_BRIEF_: Word for word, restate the line containing "Refactorings durchführen, und" and all the lines that come after it in the entries below. Include nothing from before it.

_DATA SUPPLIED_:
○ ○ ○

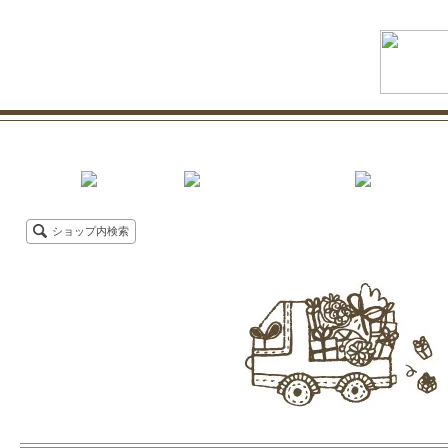
ショップ内検索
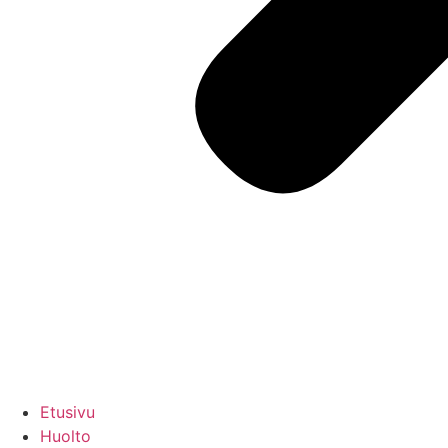
Etusivu
Huolto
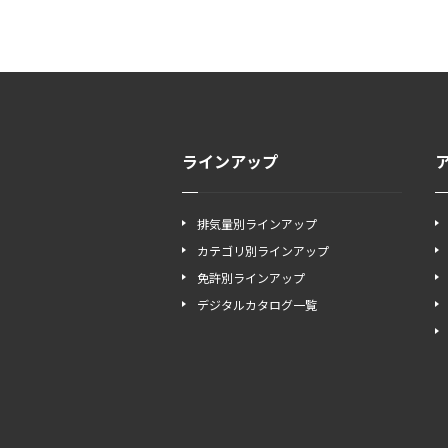
ラインアップ
排気量別ラインアップ
カテゴリ別ラインアップ
免許別ラインアップ
デジタルカタログ一覧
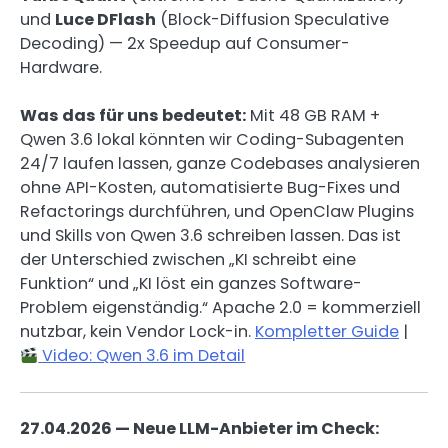
und
Luce DFlash
(Block-Diffusion Speculative
Decoding) — 2x Speedup auf Consumer-
Hardware.
Was das für uns bedeutet:
Mit 48 GB RAM +
Qwen 3.6 lokal könnten wir Coding-Subagenten
24/7 laufen lassen, ganze Codebases analysieren
ohne API-Kosten, automatisierte Bug-Fixes und
Refactorings durchführen, und OpenClaw Plugins
und Skills von Qwen 3.6 schreiben lassen. Das ist
der Unterschied zwischen „KI schreibt eine
Funktion“ und „KI löst ein ganzes Software-
Problem eigenständig.“ Apache 2.0 = kommerziell
nutzbar, kein Vendor Lock-in.
Kompletter Guide
|
Video: Qwen 3.6 im Detail
27.04.2026 — Neue LLM-Anbieter im Check:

○ ○ ○

_EXERCISE ANSWER_:
Refactorings durchführen, und OpenClaw Plugins
und Skills von Qwen 3.6 schreiben lassen. Das ist
der Unterschied zwischen „KI schreibt eine
Funktion“ und „KI löst ein ganzes Software-
Problem eigenständig.“ Apache 2.0 = kommerziell
nutzbar, kein Vendor Lock-in.
Kompletter Guide
|
Video: Qwen 3.6 im Detail
27.04.2026 — Neue LLM-Anbieter im Check:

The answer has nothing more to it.